Todo esto se basa en lo que ha explicado Google en su evento Google I/O 2026. Allí explican que están trabajando en una serie de nuevas herramientas para facilitar la vida a los usuarios. Mencionan que Gemini Spark, el agente de IA de Google siempre activo, podría ayudar a organizar un evento. Para poder lograr que la IA realmente sea útil, necesita acceso a datos personales de los usuarios. Y ahí radica el problema relacionado con la privacidad.
Demasiada información
Lo que está creando Google, es que Gemini, su IA, no sirva solo para responder preguntas. No buscan que solo responda a cuestiones generales que planteen los usuarios. Lo que quieren es que pueda actuar como un asistente personal de forma continua. Esto significa que va a saber todo de ti, que va a entender tu día a día.

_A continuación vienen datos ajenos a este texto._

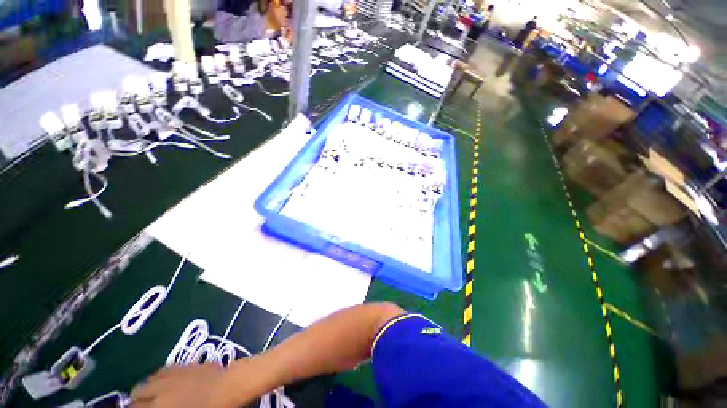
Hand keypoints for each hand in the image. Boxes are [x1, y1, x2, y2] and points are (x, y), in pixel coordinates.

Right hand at [130, 364, 236, 407]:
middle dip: (136, 399)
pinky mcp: (186, 364)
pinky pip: (164, 369)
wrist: (229, 386)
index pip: (135, 407)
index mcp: (159, 405)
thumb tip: (156, 406)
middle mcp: (161, 387)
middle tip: (139, 405)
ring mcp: (173, 373)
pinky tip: (161, 380)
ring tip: (148, 393)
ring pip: (149, 378)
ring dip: (146, 386)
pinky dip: (159, 375)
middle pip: (138, 391)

Por ejemplo, tener acceso al correo electrónico, al calendario, documentos, fotos… Esto permitirá organizar tu agenda de forma automática, redactar correos, realizar resúmenes de tu vida digital, analizar tus hábitos o actividades. Todo esto, además, sin que necesariamente tengas que pedir que lo haga.

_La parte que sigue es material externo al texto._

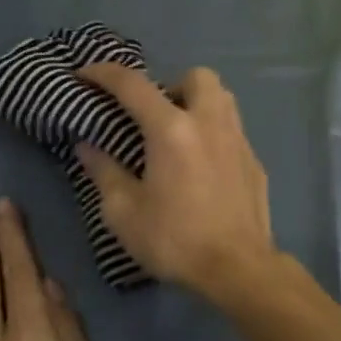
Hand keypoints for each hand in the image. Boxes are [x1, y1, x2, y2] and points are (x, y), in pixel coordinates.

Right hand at [75, 65, 277, 302]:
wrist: (238, 268)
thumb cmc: (175, 240)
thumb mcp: (124, 213)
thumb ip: (104, 172)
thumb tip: (87, 146)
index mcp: (172, 130)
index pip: (133, 85)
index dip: (104, 73)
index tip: (85, 74)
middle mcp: (209, 123)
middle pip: (197, 76)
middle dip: (171, 83)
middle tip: (153, 114)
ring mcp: (238, 140)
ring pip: (223, 97)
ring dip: (198, 102)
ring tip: (179, 133)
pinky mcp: (255, 161)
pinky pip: (233, 129)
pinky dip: (214, 133)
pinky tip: (203, 164)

Podemos decir que Gemini pasa de ser un chatbot a un asistente agente. Pero claro, todo esto afecta a la privacidad. Al menos, genera dudas. Para que esto funcione, Google va a tener que acceder a Gmail, Google Drive, el calendario, las fotos, tu historial de YouTube… Es así como va a obtener más información de ti, de tu día a día, y podrá ofrecerte algo más.
Beneficio vs riesgo
Sin duda, esto que mencionamos supone ciertos beneficios importantes. Podemos ahorrar tiempo, tener tareas automatizadas y permitir que la IA haga cosas por nosotros. Sin embargo, está el riesgo de tener demasiada exposición de datos personales, vigilancia digital más profunda, depender en exceso de Google para todo y, lo más importante, no tener el control sobre cómo van a usar esos datos, tanto a corto como a largo plazo.